O primeiro bilhete estava nas mãos de Jorge, dizia com a mesma letra já conhecida: “Espero que não tenha se esquecido do nosso compromisso. Já sabe que precisamos conversar e fazer alguns acordos.”. Quase o mesmo teor do que já tinha sido conversado algumas semanas antes, também por bilhetes. O segundo já trazia algo distinto, que fez Dulce ficar alerta: “Sei que você ainda está em dúvida sobre nossa conversa. Quero que saiba que já tenho tudo arranjado e ela precisa acontecer, se não quer que eu exponha os fatos.”. Como sabia ele sobre a dúvida dela? Resolveu, antes de dizer qualquer coisa aos amigos, ver o último bilhete. Este tinha um endereço, muito familiar a Dulce, ainda que ela não soubesse que estivesse tão claro em sua mente. Era o endereço de seus pais.

Ela colocou os bilhetes de lado, esfregando os olhos, numa tentativa de se acalmar.

— Amiga, o que você acha? — Paola perguntou, tentando descobrir o que se passava na cabeça de Dulce.

Ela demorou a responder.

— Eu acho que está passando dos limites. Segundo essa pessoa, ou eu converso com ele e “pago” alguma coisa pelo silêncio, ou conto tudo e ele ganha uma bolada por colocar na mídia. Ou, se eu não for, ele vai expor o que ele quiser para minha família. E sabe-se lá o que vai inventar sobre mim.

— E você chegou a tudo isso como?

— Jorgito… Acordos, para mim, querem dizer ou dinheiro ou exposição. E esse endereço aí é da casa dos meus pais. Eu já entendi o que ele quer…

— Mas você acha que seus pais acreditariam numa história cabeluda, se ele inventasse algo? — Jorge contrapôs.

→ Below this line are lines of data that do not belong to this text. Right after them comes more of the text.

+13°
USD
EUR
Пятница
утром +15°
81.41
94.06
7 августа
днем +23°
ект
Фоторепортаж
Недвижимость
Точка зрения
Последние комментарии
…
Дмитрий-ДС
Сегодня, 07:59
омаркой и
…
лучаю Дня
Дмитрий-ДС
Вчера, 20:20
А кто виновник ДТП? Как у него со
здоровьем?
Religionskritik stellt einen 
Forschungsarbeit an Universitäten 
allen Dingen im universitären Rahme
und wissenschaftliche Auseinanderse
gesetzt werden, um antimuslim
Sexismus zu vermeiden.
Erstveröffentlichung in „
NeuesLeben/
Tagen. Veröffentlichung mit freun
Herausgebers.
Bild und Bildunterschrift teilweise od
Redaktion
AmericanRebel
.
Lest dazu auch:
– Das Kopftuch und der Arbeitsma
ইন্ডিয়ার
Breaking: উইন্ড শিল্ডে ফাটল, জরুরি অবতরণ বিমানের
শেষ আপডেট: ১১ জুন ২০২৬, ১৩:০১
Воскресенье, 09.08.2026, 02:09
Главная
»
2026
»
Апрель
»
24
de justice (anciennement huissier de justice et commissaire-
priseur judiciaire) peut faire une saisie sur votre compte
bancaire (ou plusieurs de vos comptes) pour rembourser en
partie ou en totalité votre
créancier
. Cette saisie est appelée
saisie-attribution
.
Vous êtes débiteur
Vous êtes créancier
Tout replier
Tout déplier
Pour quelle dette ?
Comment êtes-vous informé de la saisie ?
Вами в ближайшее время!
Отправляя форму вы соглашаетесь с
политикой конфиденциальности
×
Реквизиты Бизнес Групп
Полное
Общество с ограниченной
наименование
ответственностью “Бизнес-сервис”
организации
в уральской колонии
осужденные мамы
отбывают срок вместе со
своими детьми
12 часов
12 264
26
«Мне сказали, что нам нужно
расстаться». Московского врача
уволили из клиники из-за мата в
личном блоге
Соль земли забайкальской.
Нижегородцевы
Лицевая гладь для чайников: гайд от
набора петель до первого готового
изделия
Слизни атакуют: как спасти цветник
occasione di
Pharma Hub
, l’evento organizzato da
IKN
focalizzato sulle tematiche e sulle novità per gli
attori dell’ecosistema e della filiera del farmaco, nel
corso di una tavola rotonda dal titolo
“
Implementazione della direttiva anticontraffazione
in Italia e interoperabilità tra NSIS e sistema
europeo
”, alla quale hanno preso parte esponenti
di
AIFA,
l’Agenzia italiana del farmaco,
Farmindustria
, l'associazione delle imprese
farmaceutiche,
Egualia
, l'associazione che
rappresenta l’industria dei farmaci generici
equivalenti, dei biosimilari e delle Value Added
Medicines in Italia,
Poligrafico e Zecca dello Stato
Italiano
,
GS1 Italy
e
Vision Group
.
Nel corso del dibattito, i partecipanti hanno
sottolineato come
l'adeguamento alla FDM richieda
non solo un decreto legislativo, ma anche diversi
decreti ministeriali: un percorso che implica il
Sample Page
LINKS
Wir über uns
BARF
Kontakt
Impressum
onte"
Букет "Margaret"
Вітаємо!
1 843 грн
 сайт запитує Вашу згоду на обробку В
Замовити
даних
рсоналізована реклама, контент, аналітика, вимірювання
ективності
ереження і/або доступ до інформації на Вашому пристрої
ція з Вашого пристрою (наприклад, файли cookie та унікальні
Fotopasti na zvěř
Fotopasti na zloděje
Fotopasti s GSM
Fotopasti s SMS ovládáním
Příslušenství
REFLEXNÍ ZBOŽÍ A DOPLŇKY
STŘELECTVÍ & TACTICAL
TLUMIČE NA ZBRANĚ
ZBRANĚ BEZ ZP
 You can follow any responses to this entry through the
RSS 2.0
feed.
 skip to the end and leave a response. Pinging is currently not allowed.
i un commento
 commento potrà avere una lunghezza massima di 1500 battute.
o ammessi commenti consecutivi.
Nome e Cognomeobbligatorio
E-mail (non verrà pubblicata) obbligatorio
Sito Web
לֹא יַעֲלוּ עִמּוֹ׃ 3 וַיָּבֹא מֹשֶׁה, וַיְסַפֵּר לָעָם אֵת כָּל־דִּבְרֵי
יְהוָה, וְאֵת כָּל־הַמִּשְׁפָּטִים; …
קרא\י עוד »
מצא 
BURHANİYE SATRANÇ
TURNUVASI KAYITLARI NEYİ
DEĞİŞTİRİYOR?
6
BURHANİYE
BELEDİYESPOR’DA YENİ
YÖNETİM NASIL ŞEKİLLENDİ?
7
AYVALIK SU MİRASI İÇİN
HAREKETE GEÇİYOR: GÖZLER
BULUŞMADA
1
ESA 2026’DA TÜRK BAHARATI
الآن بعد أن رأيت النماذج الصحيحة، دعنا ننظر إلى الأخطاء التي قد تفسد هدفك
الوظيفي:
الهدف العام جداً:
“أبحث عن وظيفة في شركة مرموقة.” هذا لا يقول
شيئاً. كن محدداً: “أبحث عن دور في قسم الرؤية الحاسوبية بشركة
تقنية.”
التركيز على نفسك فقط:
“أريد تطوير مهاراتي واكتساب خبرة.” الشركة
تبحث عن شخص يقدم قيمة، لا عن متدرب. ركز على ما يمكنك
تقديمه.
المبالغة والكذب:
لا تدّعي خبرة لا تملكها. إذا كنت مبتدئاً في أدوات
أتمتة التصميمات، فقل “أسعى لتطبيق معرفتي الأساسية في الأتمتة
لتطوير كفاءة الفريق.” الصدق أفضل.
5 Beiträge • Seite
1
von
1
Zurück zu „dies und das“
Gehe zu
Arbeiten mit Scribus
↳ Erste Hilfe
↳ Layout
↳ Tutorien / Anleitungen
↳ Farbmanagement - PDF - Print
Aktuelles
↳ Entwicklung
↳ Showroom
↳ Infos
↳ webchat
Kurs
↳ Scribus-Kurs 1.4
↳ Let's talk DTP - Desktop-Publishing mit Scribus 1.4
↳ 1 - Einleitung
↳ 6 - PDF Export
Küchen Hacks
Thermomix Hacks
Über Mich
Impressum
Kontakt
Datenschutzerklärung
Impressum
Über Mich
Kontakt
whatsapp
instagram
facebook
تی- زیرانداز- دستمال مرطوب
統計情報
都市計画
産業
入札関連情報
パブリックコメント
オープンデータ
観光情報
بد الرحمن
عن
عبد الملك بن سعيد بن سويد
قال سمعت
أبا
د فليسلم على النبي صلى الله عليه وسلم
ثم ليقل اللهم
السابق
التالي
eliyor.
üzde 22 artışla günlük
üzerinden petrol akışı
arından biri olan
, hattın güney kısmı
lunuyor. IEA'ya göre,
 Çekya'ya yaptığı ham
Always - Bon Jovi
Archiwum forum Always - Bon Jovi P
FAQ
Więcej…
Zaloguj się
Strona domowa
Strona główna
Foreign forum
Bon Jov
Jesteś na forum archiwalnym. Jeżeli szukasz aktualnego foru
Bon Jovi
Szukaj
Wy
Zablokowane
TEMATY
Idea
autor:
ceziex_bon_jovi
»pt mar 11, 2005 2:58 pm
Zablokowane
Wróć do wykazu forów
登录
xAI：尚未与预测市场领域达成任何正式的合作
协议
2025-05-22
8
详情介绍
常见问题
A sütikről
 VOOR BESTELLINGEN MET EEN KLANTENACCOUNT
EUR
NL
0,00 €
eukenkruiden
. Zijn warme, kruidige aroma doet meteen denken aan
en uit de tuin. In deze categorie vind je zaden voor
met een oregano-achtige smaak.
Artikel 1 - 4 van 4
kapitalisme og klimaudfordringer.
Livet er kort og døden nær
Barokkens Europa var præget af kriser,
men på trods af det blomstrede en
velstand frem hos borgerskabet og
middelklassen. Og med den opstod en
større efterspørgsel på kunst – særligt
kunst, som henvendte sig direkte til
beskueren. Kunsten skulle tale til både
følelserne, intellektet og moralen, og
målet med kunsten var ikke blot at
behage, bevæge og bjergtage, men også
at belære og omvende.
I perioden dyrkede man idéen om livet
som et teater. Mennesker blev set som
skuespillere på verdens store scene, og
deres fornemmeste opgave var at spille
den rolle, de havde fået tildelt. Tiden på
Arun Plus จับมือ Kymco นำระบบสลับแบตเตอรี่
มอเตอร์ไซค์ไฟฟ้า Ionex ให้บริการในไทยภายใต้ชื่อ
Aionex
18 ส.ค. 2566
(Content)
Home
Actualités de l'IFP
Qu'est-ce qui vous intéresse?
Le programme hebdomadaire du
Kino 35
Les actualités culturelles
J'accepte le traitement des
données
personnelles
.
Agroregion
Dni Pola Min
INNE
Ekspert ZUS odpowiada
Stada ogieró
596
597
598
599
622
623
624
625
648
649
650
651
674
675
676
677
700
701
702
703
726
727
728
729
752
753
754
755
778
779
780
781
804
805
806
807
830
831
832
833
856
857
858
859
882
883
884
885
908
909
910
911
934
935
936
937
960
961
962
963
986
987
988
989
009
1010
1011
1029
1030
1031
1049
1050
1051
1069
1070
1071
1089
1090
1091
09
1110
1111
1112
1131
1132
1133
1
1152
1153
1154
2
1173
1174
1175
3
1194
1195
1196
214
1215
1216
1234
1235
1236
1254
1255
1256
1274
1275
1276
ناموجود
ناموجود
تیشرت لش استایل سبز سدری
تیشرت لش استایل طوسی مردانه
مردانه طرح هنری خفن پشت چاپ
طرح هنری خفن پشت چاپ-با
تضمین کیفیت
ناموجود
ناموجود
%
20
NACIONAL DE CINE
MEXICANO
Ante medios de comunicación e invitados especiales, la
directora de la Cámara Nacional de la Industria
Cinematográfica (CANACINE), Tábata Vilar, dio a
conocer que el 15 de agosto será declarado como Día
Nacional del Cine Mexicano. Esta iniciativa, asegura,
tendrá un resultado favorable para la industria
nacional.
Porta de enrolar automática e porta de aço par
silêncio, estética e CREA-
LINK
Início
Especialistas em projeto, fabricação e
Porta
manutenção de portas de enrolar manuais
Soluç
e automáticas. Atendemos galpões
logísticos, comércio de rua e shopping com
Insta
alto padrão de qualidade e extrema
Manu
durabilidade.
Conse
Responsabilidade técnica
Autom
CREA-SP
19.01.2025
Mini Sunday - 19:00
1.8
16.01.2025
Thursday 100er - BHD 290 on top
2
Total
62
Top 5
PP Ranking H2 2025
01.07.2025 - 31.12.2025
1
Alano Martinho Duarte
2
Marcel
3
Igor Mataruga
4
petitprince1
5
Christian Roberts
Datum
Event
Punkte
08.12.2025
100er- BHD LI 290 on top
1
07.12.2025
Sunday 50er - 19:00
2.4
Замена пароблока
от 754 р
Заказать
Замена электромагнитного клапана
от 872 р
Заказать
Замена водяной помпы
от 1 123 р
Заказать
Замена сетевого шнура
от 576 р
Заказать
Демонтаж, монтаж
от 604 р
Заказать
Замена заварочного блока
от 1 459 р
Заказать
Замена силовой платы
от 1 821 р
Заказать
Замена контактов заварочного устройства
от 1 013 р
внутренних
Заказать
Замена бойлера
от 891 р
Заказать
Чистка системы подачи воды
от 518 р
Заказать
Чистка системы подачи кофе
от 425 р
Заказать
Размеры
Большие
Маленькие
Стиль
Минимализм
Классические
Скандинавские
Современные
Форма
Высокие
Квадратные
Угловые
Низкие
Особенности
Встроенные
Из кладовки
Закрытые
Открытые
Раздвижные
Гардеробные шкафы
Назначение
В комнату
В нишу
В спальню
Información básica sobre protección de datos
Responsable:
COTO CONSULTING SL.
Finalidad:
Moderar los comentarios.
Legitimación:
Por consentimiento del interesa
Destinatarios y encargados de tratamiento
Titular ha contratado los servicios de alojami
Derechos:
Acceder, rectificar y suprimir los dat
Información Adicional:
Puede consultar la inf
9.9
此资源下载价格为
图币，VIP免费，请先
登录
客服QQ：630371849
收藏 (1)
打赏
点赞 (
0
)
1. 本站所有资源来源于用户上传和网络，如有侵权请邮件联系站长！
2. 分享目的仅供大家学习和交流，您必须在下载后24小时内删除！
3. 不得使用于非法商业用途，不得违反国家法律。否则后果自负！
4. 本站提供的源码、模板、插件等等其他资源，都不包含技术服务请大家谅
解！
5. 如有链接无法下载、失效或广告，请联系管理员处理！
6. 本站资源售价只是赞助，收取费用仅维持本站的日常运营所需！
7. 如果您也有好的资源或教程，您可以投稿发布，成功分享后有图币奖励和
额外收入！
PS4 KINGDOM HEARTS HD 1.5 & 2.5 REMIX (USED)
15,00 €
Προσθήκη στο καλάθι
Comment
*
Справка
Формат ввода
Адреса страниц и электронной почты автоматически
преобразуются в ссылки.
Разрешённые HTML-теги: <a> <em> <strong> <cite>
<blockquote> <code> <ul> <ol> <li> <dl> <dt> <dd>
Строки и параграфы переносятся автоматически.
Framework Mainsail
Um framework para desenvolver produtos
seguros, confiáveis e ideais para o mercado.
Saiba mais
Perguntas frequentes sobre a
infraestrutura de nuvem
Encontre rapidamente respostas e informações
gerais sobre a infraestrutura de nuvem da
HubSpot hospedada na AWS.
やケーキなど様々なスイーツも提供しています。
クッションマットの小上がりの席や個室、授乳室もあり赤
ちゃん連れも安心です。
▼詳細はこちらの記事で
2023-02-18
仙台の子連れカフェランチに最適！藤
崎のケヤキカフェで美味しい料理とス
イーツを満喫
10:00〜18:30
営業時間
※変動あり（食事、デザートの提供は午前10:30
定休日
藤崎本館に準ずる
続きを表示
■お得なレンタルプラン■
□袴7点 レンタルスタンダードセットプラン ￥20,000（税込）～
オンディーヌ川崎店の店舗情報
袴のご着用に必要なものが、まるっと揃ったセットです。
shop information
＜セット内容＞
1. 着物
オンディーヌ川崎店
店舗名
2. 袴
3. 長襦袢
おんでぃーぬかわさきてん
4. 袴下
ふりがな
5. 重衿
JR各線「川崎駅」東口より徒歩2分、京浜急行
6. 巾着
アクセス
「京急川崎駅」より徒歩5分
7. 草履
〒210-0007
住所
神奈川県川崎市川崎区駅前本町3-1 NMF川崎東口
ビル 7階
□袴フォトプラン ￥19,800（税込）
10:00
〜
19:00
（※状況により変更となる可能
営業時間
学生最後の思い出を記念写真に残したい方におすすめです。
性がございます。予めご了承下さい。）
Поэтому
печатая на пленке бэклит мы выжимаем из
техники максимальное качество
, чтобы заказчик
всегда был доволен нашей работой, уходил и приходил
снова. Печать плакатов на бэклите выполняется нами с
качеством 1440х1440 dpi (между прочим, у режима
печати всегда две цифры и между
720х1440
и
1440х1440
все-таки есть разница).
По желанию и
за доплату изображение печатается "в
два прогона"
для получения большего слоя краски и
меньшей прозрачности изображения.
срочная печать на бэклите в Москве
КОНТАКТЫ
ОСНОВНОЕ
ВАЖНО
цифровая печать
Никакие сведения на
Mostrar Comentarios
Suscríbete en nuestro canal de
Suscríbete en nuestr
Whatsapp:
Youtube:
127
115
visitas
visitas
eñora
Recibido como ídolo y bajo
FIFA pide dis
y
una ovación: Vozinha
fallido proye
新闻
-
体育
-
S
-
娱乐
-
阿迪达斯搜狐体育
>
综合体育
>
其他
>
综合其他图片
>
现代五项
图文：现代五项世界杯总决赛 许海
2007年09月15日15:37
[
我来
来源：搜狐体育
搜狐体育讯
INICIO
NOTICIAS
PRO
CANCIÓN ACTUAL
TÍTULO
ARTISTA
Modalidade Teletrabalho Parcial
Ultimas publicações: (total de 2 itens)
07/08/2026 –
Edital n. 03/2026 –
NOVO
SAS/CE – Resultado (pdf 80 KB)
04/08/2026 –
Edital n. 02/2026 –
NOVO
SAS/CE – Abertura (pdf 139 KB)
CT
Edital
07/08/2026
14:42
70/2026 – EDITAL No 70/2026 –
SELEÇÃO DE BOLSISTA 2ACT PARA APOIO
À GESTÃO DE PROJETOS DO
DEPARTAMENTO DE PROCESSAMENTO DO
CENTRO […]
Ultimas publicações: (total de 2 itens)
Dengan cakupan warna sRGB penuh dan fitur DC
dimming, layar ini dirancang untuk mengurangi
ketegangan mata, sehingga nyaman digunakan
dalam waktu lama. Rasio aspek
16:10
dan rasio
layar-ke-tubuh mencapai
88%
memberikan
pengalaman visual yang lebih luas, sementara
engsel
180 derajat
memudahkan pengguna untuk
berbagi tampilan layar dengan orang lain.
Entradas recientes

— Quando a mentira é bem inventada, se usa elementos reais misturados com os absurdos, e tudo parece muito plausível. — Dulce respondeu, apertando os olhos e permanecendo em silêncio por algum tempo, não dizendo mais nada.

Paola se aproximou da amiga, pensando que algo não estava certo, colocou a mão em seu ombro, perguntando se ela se ela se sentia bem. De resposta recebeu um rápido “eu já venho”, e em seguida, se levantou. Nem dois passos foram dados por Dulce antes de que desmaiasse.

***

Abrir os olhos parecia doloroso, era uma luz afiada que entrava na retina e feria. Feria também a sensação de que tudo rodava dentro de um lugar branco, limpo, imaculado. Feria o som agudo que apitava ao seu lado. No fundo, Dulce sabia onde estava, mas não tinha muitas forças para deixar a ideia clara. Ela sabia que algum dia isso aconteceria, que acabaria recaindo e voltando ao hospital. As dores recentes indicavam que não demoraria muito a acontecer, e estava certa.

Tentou olhar à sua volta, com o pouco de controle que tinha, mas não viu ninguém. Voltou a fechar os olhos, quase se rendendo ao sono induzido pelos medicamentos, quando ouviu a porta se abrir. Alguns passos se aproximaram, dando a volta na cama e arrastando a poltrona para perto dela.

— Hoje era o dia marcado e você não apareceu — disse uma voz ao seu lado. — Achei que ainda estaria aqui. Vou expor meus termos e então conversaremos direito.